* What this task involves *
Word for word, restate the listing; omit the pictures.
===============
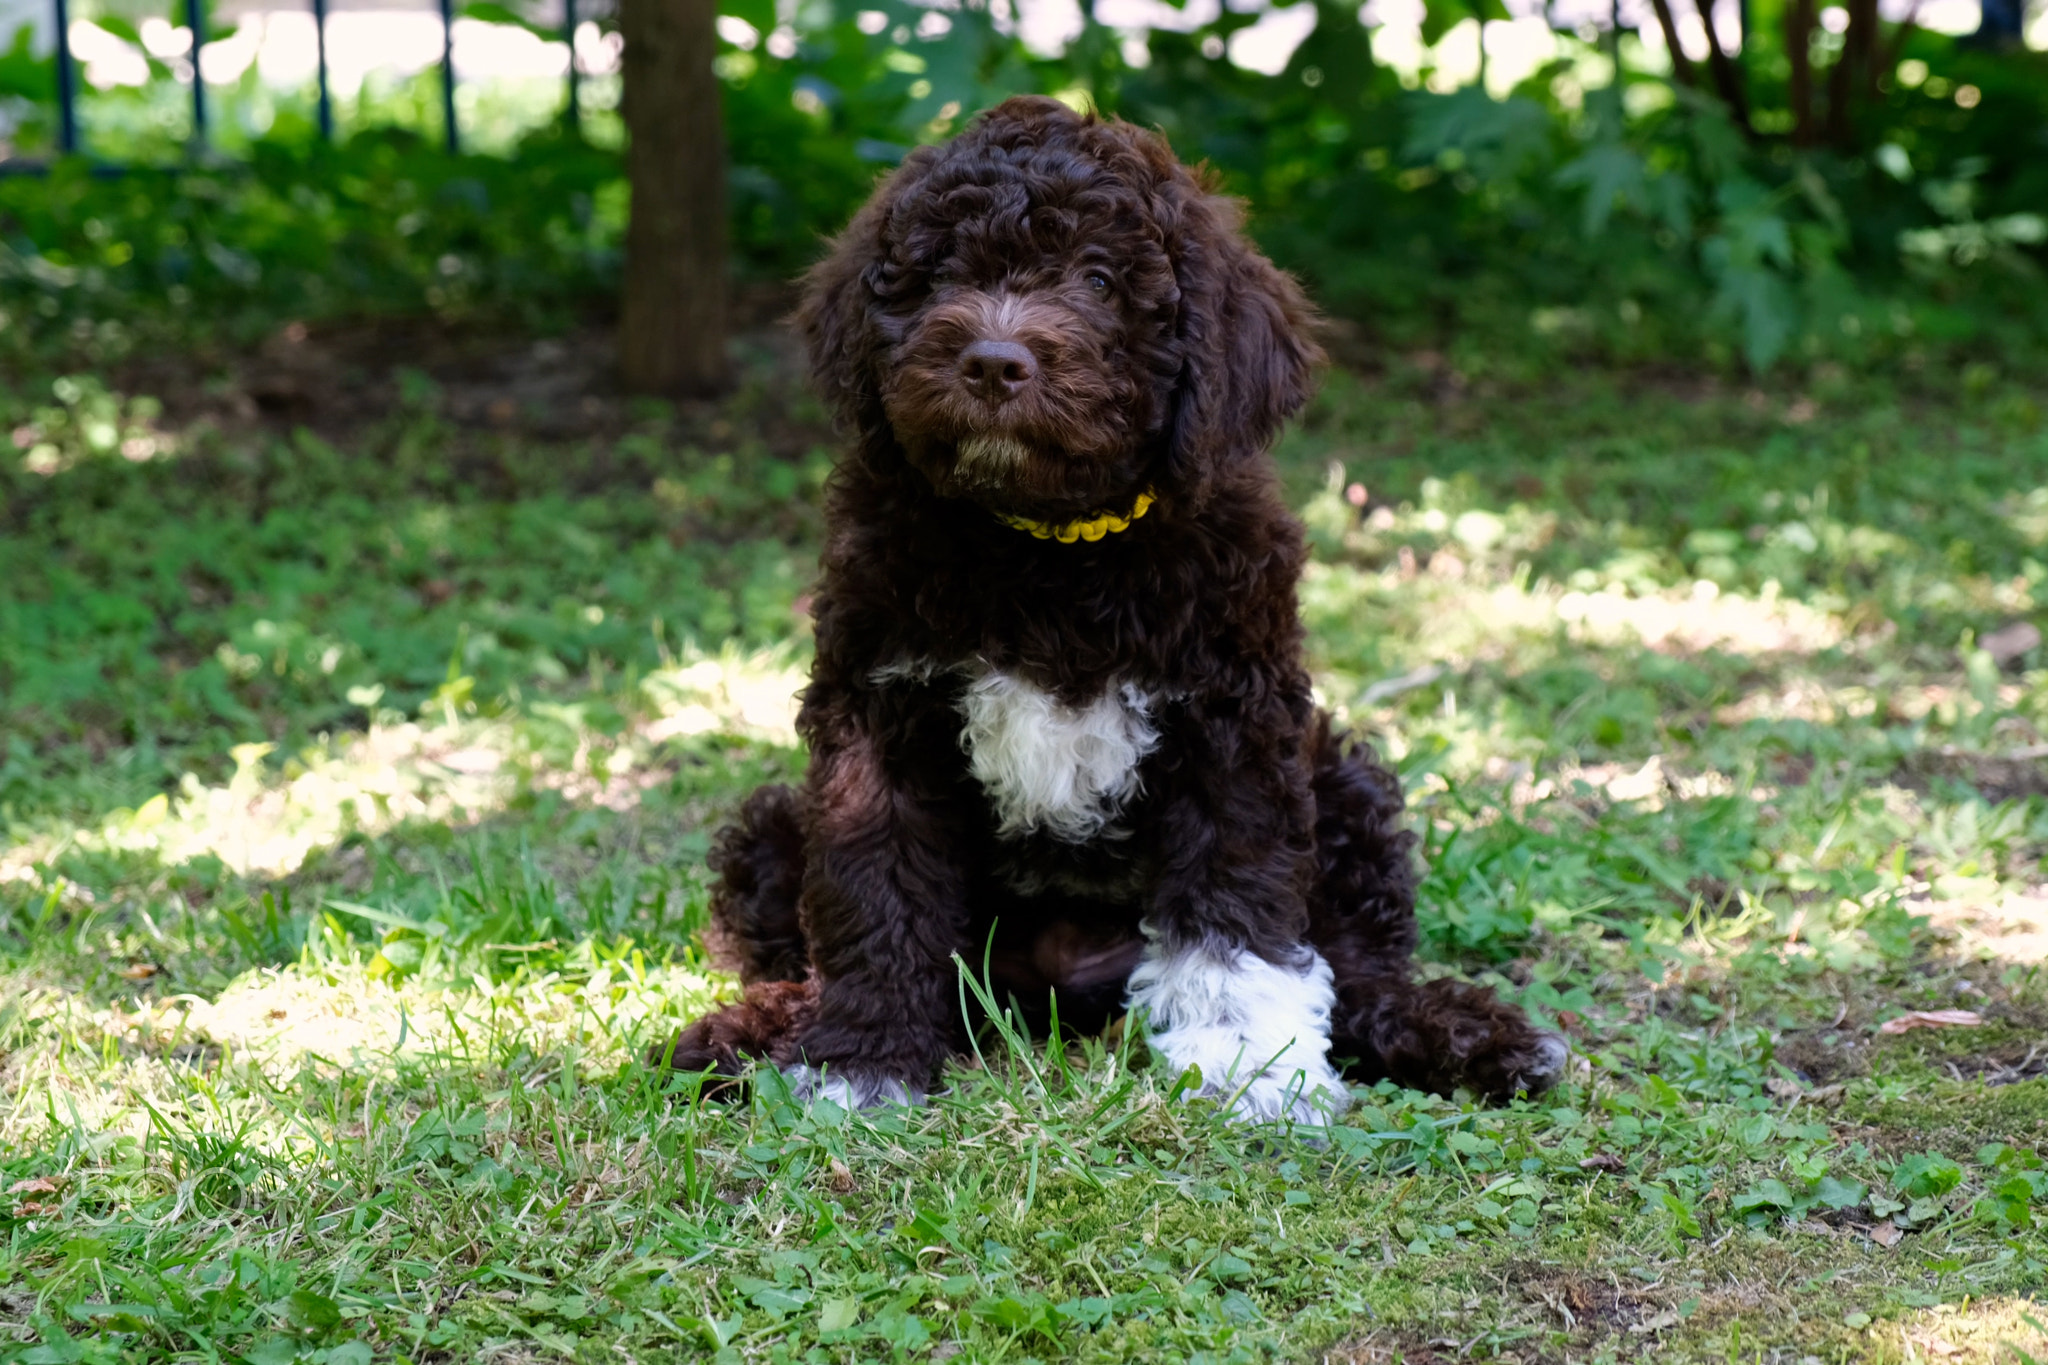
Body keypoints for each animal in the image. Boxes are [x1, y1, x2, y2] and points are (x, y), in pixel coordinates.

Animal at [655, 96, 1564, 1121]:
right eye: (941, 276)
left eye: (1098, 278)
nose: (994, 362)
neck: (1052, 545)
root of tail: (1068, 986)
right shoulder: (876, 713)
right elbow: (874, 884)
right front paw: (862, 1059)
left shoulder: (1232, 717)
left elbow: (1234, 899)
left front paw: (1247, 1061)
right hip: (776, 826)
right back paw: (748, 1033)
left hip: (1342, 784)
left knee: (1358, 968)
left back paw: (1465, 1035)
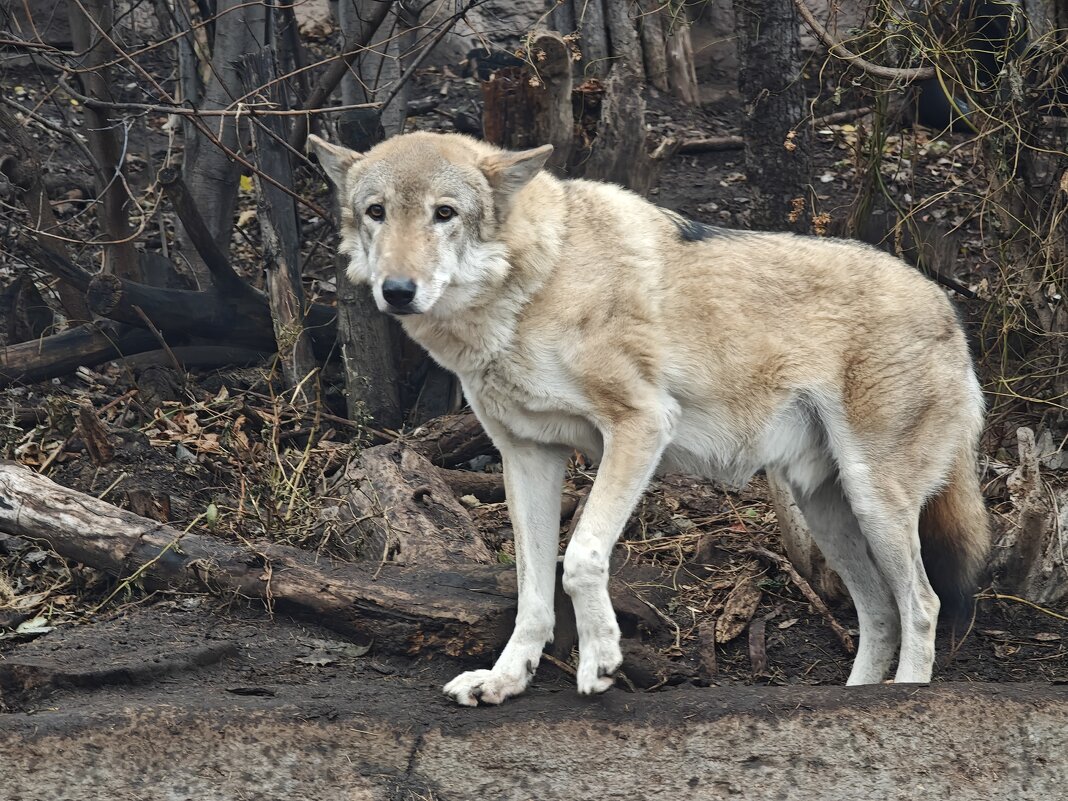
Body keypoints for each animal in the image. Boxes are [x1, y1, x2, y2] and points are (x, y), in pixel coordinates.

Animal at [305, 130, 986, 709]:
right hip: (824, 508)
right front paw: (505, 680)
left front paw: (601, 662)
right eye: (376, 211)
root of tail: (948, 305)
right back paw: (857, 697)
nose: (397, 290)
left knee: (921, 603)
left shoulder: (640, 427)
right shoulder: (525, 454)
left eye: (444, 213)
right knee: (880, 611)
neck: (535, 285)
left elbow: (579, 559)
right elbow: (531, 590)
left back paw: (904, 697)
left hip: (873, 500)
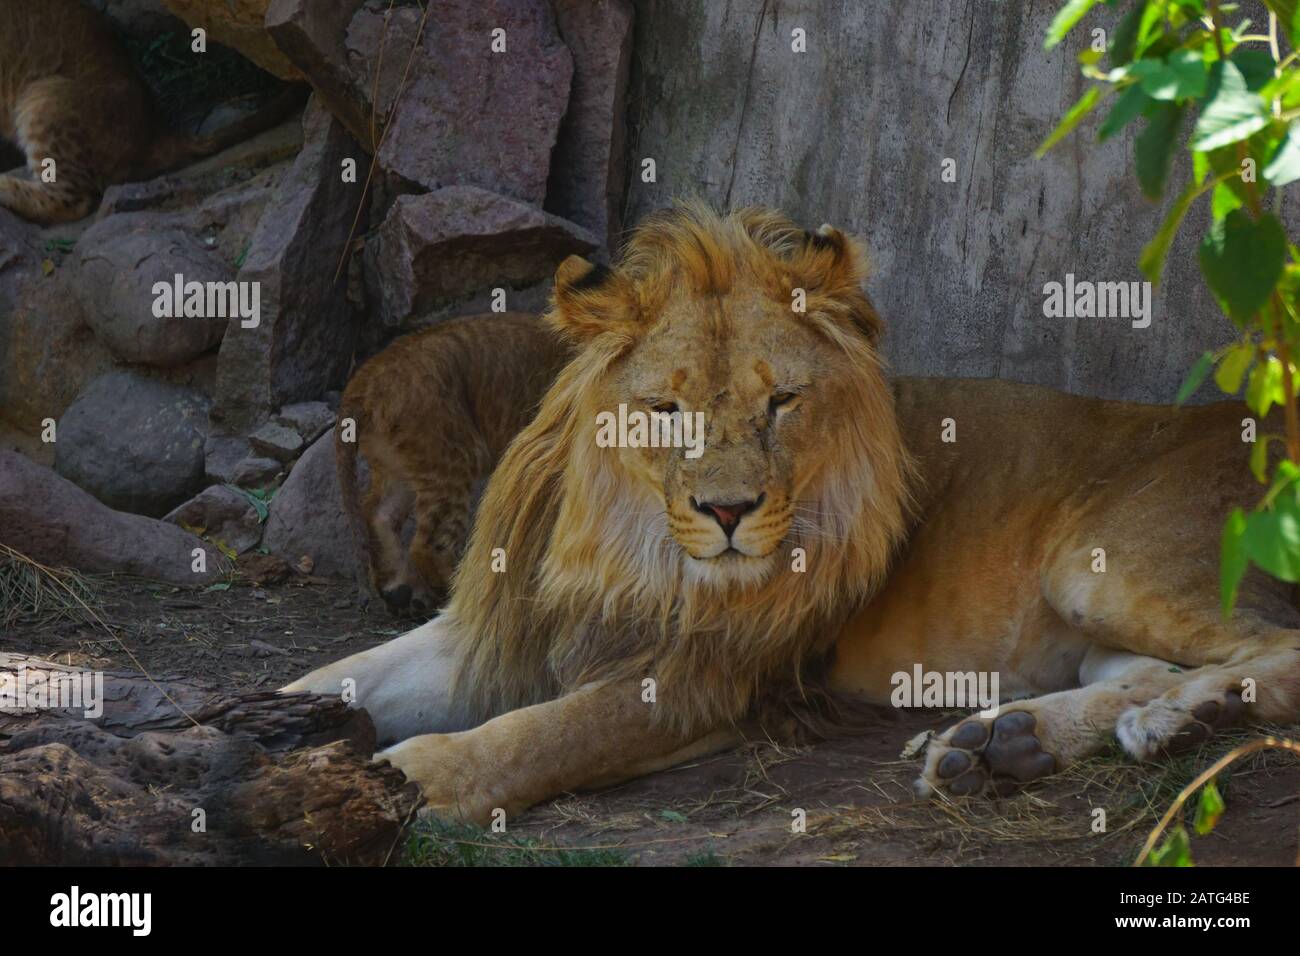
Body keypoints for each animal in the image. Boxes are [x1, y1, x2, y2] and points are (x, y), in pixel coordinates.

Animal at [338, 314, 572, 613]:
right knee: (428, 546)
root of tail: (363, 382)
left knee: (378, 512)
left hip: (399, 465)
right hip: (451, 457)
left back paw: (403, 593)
===============
* Final answer *
Body keypoints for each animal in the image. Boxes are [x1, y1, x2, y2] and points are (x, y), in pixel coordinates.

Animal at [655, 96, 1564, 1121]:
right eye: (941, 276)
left eye: (1098, 278)
nose: (994, 362)
neck: (1052, 545)
root of tail: (1068, 986)
right shoulder: (876, 713)
right elbow: (874, 884)
right front paw: (862, 1059)
left shoulder: (1232, 717)
left elbow: (1234, 899)
left front paw: (1247, 1061)
right hip: (776, 826)
right back paw: (748, 1033)
left hip: (1342, 784)
left knee: (1358, 968)
left back paw: (1465, 1035)
Body keypoints for each animal in the image. Boxes are [x1, y1, x2, y2] and points are (x, y), in pixel coordinates.

Animal at [305, 130, 986, 709]:
right hip: (824, 508)
right front paw: (505, 680)
left front paw: (601, 662)
right eye: (376, 211)
root of tail: (948, 305)
right back paw: (857, 697)
nose: (397, 290)
left knee: (921, 603)
left shoulder: (640, 427)
right shoulder: (525, 454)
left eye: (444, 213)
right knee: (880, 611)
neck: (535, 285)
left elbow: (579, 559)
right elbow: (531, 590)
left back paw: (904, 697)
left hip: (873, 500)
Body keypoints for each animal in the image. Boxes are [x1, y1, x2, y2] and points are (x, y), in pixel coordinates.

Animal at [338, 314, 572, 613]:
right knee: (428, 546)
root of tail: (363, 382)
left knee: (378, 512)
left hip: (399, 465)
right hip: (451, 457)
left back paw: (403, 593)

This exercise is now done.